En un mundo donde la naturaleza y la celebración se entrelazan, el campo de girasoles se presenta como un espacio mágico. Un lugar donde el girasol de maceta y jardín Dancing Sun no solo adorna el paisaje, sino que también transforma eventos a gran escala en experiencias inolvidables.
Los visitantes se sumergen en un entorno de risas y música, donde cada giro del girasol parece invitar a bailar. Pero detrás de esta atmósfera cautivadora se encuentra una meticulosa planificación y una colaboración precisa con productores locales, lo que garantiza una floración confiable y un timing controlado.
La esencia de Dancing Sun
Dancing Sun, una variedad de girasol diseñada para macetas y jardines, se adapta perfectamente a balcones y bordes. Esta planta no solo florece durante un largo periodo, sino que también es libre de polen, lo que la hace ideal para eventos al aire libre.
Su versatilidad ha sido aprovechada por organizadores de eventos que buscan mejorar la experiencia de los asistentes, permitiendo un control preciso sobre la floración en festivales y bodas.
“Estás trabajando con algo vivo que sigue su propio ritmo”, asegura Lode Maryssael, organizador del festival Campo Solar, un evento que se celebra cada verano en Damme, Bélgica. Este festival, que reúne a personas de todas las edades, se convierte en una celebración donde los girasoles juegan un papel fundamental.

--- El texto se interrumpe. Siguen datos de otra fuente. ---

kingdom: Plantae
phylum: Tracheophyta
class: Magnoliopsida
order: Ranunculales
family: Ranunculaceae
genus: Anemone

Campo Solar: Una experiencia única
En Campo Solar, la planificación es clave. Maryssael explica que la colaboración con productores locales es esencial para alcanzar un resultado óptimo. “Planificamos la siembra y vigilamos el clima para crear las condiciones adecuadas”, afirma.
La elección de los girasoles no es arbitraria, ya que su presencia añade estructura al paisaje y permite que los visitantes se sumerjan en un mar de color y vida. “Optamos por un tipo ramificado que mantiene la producción de flores laterales, prolongando así la floración y creando un efecto dinámico”, añade.
Los asistentes a este festival no pueden evitar sentirse maravillados. “Con un buen atardecer, el lugar se vuelve increíblemente fotogénico, además de ser un espacio de encuentro y relajación”, concluye Maryssael.
Tabloo Margot: Sincronización perfecta
Tabloo Margot, un estudio de eventos, también ha aprovechado el potencial de los girasoles. Margot Laporte, su fundadora, narra la experiencia de organizar una boda en un campo de girasoles. “Proponemos un campo de girasoles para la celebración, pero tuvimos que plantar uno junto a un productor local debido a la falta de espacios seguros”, explica.
La preocupación principal era el timing, pero la elección de un girasol con múltiples flores por tallo ayudó a minimizar los riesgos. “El día del evento todo encajó perfectamente y el campo estaba en plena floración”, dice Laporte con satisfacción.
Las reacciones de los invitados confirmaron el éxito del evento. “La gente quedó impresionada, muchos nunca habían visto algo así”, compartió. La colaboración con el productor local fue fundamental para el éxito de la celebración.
Conclusión
Dancing Sun no es solo un girasol, es una promesa de impacto y fiabilidad en la naturaleza. Ya sea en una maceta en un balcón o en una plantación a gran escala para un evento, su fuerte ramificación y prolongado periodo de floración aseguran un efecto duradero y memorable.